● To do: Gather every line of the material that contains the string "クッキー". Case counts.

Text extracted at page level
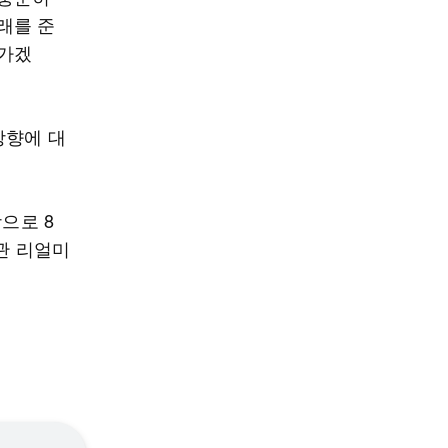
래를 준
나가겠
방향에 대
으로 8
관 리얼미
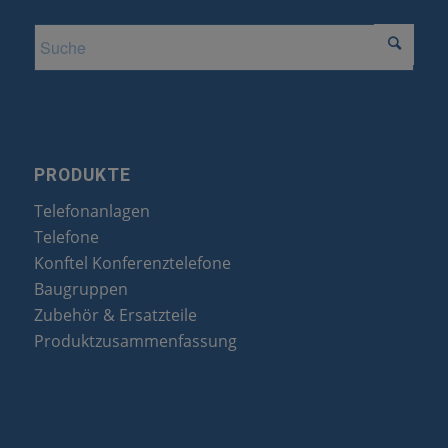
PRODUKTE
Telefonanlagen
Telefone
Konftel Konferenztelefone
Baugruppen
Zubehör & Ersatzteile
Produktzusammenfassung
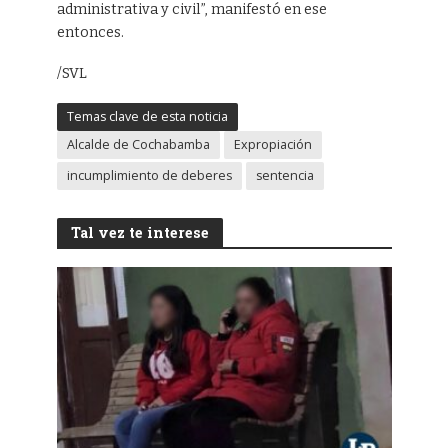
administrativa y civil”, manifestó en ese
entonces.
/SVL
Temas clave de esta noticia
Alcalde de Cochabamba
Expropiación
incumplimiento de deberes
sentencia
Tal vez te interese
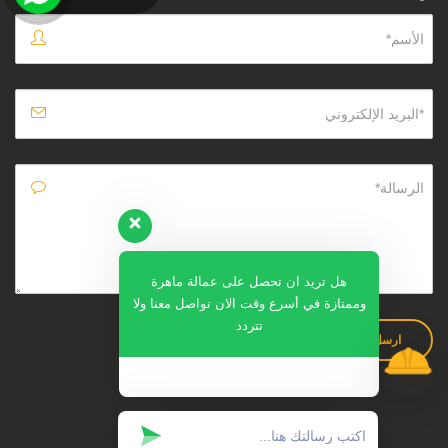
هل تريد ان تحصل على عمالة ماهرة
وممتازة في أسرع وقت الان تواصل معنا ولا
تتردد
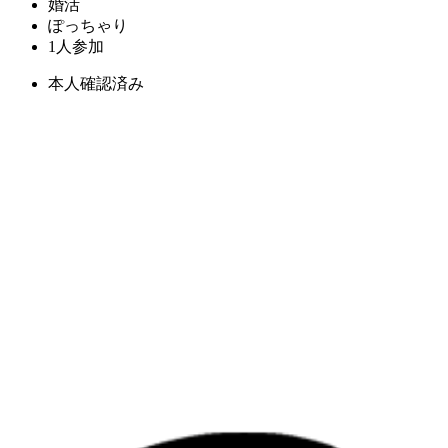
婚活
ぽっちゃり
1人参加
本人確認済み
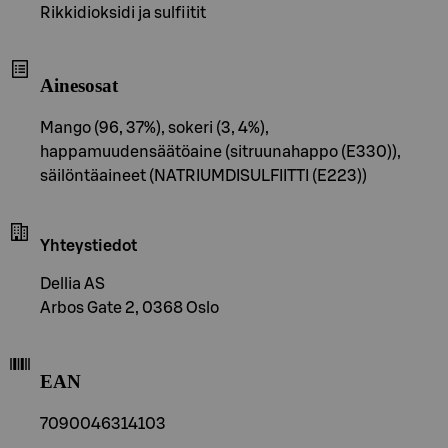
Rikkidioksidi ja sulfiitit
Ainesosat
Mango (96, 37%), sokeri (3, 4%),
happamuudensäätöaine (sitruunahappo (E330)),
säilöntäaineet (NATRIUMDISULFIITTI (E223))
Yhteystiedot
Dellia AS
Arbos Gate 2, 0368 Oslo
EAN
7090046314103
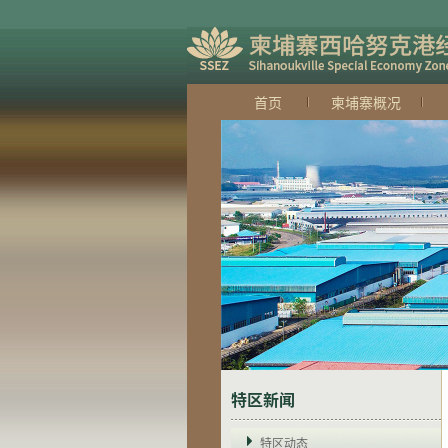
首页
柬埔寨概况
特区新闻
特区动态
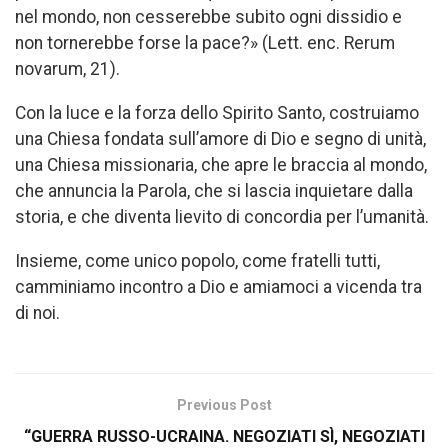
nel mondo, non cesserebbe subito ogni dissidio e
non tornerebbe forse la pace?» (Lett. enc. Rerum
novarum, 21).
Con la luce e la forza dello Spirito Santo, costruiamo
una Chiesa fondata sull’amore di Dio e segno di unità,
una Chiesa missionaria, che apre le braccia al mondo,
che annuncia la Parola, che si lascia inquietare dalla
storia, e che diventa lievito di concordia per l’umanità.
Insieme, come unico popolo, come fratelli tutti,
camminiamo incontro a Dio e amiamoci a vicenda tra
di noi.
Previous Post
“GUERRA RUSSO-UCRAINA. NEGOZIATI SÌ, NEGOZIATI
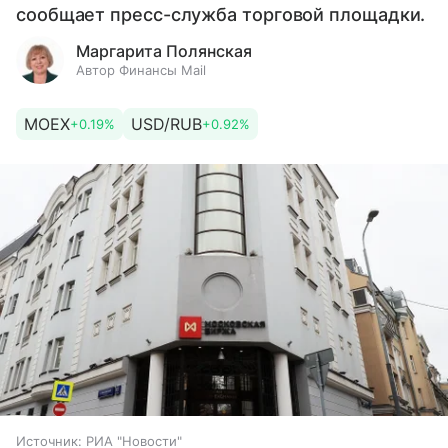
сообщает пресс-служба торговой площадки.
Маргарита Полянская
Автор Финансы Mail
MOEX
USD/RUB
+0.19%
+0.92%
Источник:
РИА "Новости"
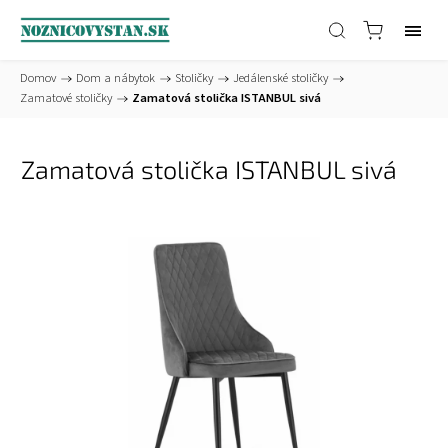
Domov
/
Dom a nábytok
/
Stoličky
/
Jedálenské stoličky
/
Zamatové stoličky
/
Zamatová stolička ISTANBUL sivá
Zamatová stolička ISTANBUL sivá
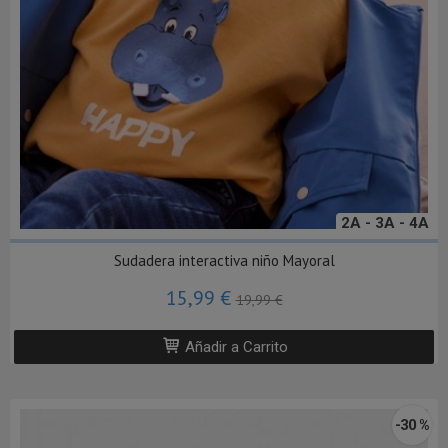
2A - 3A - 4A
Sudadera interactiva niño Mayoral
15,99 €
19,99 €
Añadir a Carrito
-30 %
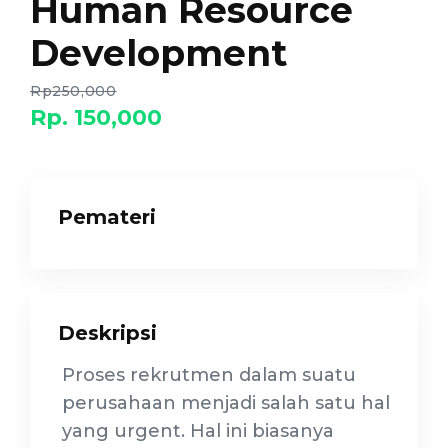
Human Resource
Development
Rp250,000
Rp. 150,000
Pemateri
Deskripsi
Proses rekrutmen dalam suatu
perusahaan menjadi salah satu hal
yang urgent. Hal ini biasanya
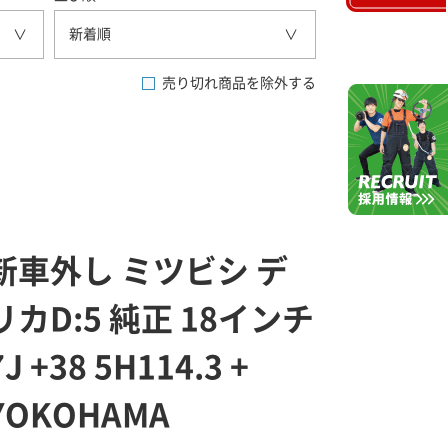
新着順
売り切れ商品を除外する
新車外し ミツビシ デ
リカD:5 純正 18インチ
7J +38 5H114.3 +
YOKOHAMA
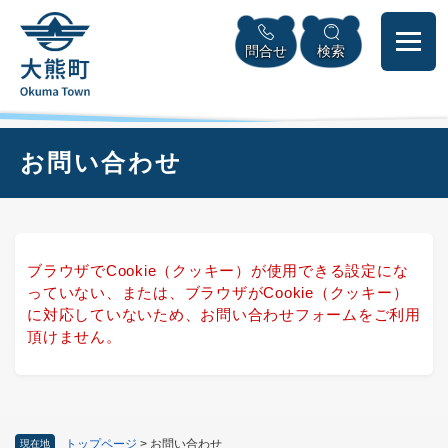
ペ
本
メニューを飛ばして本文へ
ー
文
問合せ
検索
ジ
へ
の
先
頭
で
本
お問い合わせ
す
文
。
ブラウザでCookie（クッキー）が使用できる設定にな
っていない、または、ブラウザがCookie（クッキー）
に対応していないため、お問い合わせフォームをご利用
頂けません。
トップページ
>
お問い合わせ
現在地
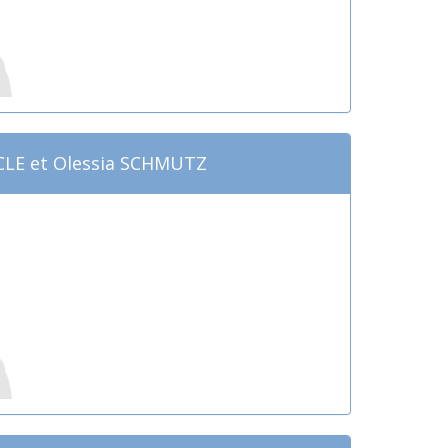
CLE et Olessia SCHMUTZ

● Expected answer:
ブラウザでCookie（クッキー）が使用できる設定にな
っていない、または、ブラウザがCookie（クッキー）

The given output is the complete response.